DESCRIPTION OF THE TASK: Arrange every line of text from the items below as one numbered list, skipping any blank lines. Leave the pictures out of your answer.

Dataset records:
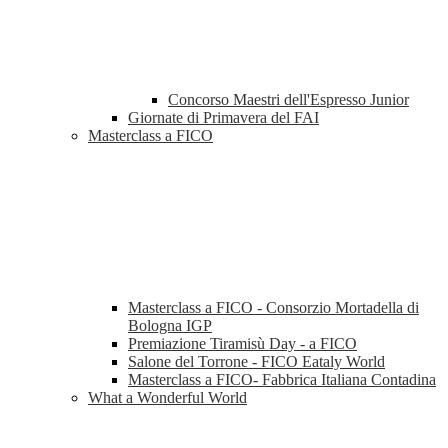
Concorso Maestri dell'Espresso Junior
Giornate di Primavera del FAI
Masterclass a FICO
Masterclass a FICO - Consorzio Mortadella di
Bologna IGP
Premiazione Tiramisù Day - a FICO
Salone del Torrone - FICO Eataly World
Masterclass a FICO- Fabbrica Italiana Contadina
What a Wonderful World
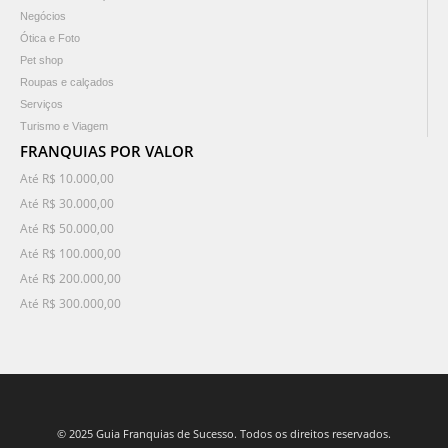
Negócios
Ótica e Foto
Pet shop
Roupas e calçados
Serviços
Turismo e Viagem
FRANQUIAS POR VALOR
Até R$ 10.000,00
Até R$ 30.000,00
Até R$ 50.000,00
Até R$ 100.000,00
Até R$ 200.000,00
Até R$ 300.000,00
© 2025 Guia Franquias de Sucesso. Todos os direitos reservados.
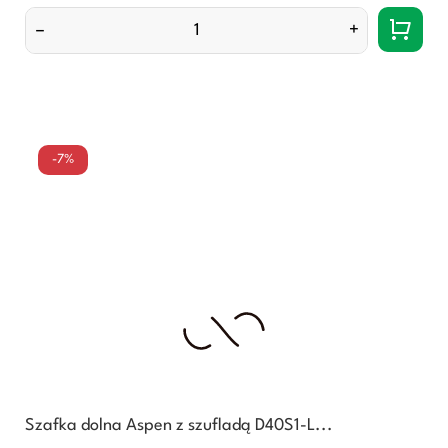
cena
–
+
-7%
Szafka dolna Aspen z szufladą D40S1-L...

WRITTEN RESPONSE:
1. Concorso Maestri dell'Espresso Junior
2. Giornate di Primavera del FAI
3. Masterclass a FICO
4. Masterclass a FICO - Consorzio Mortadella di
5. Bologna IGP
6. Premiazione Tiramisù Day - a FICO
7. Salone del Torrone - FICO Eataly World
8. Masterclass a FICO- Fabbrica Italiana Contadina
9. What a Wonderful World
10. Negócios
11. Ótica e Foto
12. Pet shop
13. Roupas e calçados
14. Serviços
15. Turismo e Viagem
16. FRANQUIAS POR VALOR
17. Até R$ 10.000,00
18. Até R$ 30.000,00
19. Até R$ 50.000,00
20. Até R$ 100.000,00
21. Até R$ 200.000,00
22. Até R$ 300.000,00
23. © 2025 Guia Franquias de Sucesso. Todos os direitos reservados.
24. cena
25. –
26. +
27. -7%
28. Szafka dolna Aspen z szufladą D40S1-L...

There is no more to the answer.